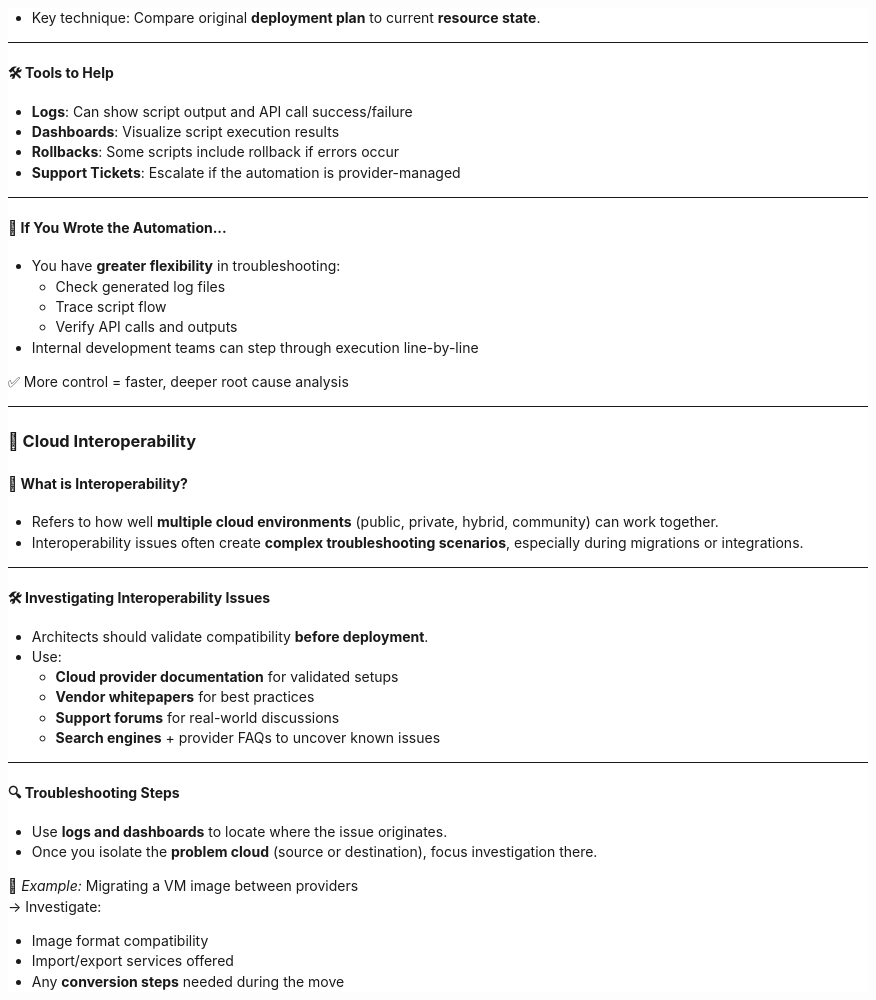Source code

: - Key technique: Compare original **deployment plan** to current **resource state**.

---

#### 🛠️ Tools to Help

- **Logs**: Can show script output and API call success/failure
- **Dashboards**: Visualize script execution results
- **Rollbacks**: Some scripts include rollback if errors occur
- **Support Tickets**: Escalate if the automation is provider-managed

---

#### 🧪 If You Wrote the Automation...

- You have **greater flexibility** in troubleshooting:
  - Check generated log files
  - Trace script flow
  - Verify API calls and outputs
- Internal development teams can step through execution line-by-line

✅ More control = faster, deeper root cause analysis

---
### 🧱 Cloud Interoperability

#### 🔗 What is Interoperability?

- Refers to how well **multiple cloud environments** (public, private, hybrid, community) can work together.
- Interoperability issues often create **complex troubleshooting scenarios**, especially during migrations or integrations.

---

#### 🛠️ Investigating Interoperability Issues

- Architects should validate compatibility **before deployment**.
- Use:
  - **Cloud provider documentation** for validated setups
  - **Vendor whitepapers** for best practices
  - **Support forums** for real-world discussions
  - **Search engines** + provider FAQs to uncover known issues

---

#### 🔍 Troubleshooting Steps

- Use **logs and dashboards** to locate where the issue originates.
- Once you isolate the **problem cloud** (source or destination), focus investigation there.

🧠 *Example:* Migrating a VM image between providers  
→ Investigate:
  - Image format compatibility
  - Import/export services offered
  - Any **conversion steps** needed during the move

+++++

### Assigned task
In the answer, give only the lines from the top of the data above through the line with "- Import/export services offered", reproduced exactly; no picture may appear.

### Exercise solution
Source code

: - Key technique: Compare original **deployment plan** to current **resource state**.

---

#### 🛠️ Tools to Help

- **Logs**: Can show script output and API call success/failure
- **Dashboards**: Visualize script execution results
- **Rollbacks**: Some scripts include rollback if errors occur
- **Support Tickets**: Escalate if the automation is provider-managed

---

#### 🧪 If You Wrote the Automation...

- You have **greater flexibility** in troubleshooting:
  - Check generated log files
  - Trace script flow
  - Verify API calls and outputs
- Internal development teams can step through execution line-by-line

✅ More control = faster, deeper root cause analysis

---
### 🧱 Cloud Interoperability

#### 🔗 What is Interoperability?

- Refers to how well **multiple cloud environments** (public, private, hybrid, community) can work together.
- Interoperability issues often create **complex troubleshooting scenarios**, especially during migrations or integrations.

---

#### 🛠️ Investigating Interoperability Issues

- Architects should validate compatibility **before deployment**.
- Use:
  - **Cloud provider documentation** for validated setups
  - **Vendor whitepapers** for best practices
  - **Support forums** for real-world discussions
  - **Search engines** + provider FAQs to uncover known issues

---

#### 🔍 Troubleshooting Steps

- Use **logs and dashboards** to locate where the issue originates.
- Once you isolate the **problem cloud** (source or destination), focus investigation there.

🧠 *Example:* Migrating a VM image between providers  
→ Investigate:
  - Image format compatibility
  - Import/export services offered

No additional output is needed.